Opendata, web and dolomites

Report

Teaser, summary, work performed and final results

Periodic Reporting for period 2 - Gen-Epix (Genetic Determinants of the Epigenome)

Teaser

The funded project seeks to test the hypothesis that a gross feature of DNA sequence – namely base composition – can be interpreted as a signal by proteins that recognise a simple sequence motif. A screen has revealed numerous candidate proteins, several of which are...

Summary

The funded project seeks to test the hypothesis that a gross feature of DNA sequence – namely base composition – can be interpreted as a signal by proteins that recognise a simple sequence motif. A screen has revealed numerous candidate proteins, several of which are implicated in pluripotency, development and cancer. We chose to follow up one of these proteins, Sall4, which is expressed in stem cells. Postdoctoral researcher, Dr Timo Quante, carried out the screen using mouse stem cells, generated Sall4 mutant cell lines and carried out transcriptomics. His unpublished evidence shows that Sall4 preferentially regulates expression of genes within AT-rich domains of the genome, as predicted by our hypothesis.
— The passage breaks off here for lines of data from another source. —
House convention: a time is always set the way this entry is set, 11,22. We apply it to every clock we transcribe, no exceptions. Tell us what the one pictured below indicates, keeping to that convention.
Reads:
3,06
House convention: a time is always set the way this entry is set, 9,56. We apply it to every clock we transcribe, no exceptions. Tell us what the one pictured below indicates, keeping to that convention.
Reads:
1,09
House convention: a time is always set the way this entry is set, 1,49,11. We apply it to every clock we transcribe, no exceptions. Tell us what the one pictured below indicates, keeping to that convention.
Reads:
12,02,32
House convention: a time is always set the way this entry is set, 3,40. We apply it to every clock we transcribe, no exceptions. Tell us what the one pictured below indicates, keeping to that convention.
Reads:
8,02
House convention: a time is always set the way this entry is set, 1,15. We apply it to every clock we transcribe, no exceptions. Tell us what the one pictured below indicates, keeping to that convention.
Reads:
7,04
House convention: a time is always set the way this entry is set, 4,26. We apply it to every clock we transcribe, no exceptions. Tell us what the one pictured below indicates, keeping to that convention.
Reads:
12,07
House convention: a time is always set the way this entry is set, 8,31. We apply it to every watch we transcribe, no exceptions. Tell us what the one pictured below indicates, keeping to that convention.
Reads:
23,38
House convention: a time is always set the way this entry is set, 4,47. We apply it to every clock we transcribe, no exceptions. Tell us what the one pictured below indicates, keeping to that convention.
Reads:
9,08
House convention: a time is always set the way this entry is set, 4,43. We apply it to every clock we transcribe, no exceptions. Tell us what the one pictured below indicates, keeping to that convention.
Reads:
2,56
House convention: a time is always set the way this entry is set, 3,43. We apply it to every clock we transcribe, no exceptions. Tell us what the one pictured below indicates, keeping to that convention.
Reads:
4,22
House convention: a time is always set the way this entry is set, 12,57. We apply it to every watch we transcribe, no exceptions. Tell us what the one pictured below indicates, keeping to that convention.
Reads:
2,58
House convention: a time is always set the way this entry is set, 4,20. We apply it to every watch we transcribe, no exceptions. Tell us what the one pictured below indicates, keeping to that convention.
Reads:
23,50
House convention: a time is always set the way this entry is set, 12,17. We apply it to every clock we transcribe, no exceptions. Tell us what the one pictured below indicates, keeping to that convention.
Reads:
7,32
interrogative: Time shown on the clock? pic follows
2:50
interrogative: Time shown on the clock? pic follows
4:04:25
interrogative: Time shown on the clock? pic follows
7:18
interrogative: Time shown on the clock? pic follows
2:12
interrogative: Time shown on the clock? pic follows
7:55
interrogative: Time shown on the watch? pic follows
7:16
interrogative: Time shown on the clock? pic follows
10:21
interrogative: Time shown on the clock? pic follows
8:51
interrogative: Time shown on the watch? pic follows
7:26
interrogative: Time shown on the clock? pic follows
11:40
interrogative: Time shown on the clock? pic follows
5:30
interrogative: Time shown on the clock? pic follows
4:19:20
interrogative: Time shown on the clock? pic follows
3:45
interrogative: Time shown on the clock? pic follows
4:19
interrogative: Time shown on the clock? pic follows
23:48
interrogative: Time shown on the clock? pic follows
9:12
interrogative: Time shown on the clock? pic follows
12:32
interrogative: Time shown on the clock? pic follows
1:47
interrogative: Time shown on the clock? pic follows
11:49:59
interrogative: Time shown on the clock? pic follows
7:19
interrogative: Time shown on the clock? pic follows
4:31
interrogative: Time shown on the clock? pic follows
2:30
SALL4 is of wider interest for several reasons:
• It is mutated in a human skeletal disorder (Okihiro syndrome)
• It is an essential inhibitor of differentiation that safe-guards pluripotency of stem cells
• It is over-expressed in many cancers and is a potential target for anti-cancer therapeutics

Work performed

During the past year we have advanced our understanding of the role of SALL4 as a reader of DNA base composition. We previously identified SALL4 in a screen for proteins in embryonic stem cells (ESCs) that bind to AT-rich DNA. We identified the target sequence as ATATT and showed that it is mediated by a cluster of zinc fingers near the C-terminus of the protein known as ZFC4. Mutations in ZFC4 that abolish A/T motif binding were introduced into ESCs and transcriptome analysis revealed striking up-regulation of genes that are embedded in AT-rich domains. In particular, transcripts associated with the neuronal lineage are increased. While loss of DNA binding by ZFC4 does not affect pluripotency, we observe premature differentiation towards the neuronal lineage, in agreement with the gene expression data. The preliminary conclusion at this stage was that SALL4 restrains expression of differentiation genes, thereby preventing inappropriate differentiation of pluripotent cells.

Final results

Base composition varies across the mammalian genome in a mosaic pattern, whereby long domains of distinct but relatively homogeneous A/T and G/C frequency are interspersed. The mosaic structure of genomes has been appreciated for decades but remains unexplained. Our work has already produced strong evidence that DNA base composition plays an important role in determining cell fate.

We hypothesized that proteins could in theory read base composition by binding to strings of homogeneous A/T sequence, thereby amplifying the relatively subtle differences between domains. We screened for such proteins and identified SALL4, a protein that is expressed in pluripotent stem cells and implicated in a variety of cancers. Loss of SALL4 is long known to cause precocious ESC differentiation, but the underlying mechanism is unknown. We have found that discrete inactivation of the AT-binding zinc finger cluster causes up-regulation of AT-rich genes involved in neuronal differentiation and mimics the severe phenotypes of cells and mice that completely lack SALL4. These results strongly suggest that recognition of AT motifs is at the heart of SALL4 function.

Our studies so far offer a compelling explanation for SALL4 function. They indicate that the base compositional environment of a gene is sampled by SALL4 via the frequency of its A/T recognition motif, resulting in enhanced gene repression where the motif is most abundant. This “blanket” silencing mechanism stabilises the pluripotent state by preventing inappropriate expression of differentiation genes.

More broadly, by showing that the DNA sequence environment of a gene regulates its expression, we provide the first mechanistic evidence that base compositional domains are not merely a biologically irrelevant by-product of genome evolution, but confer a positive selective advantage to the organism.

We suggest that the evolutionary, developmental and disease implications of our future work will uncover parallel mechanisms of wide importance.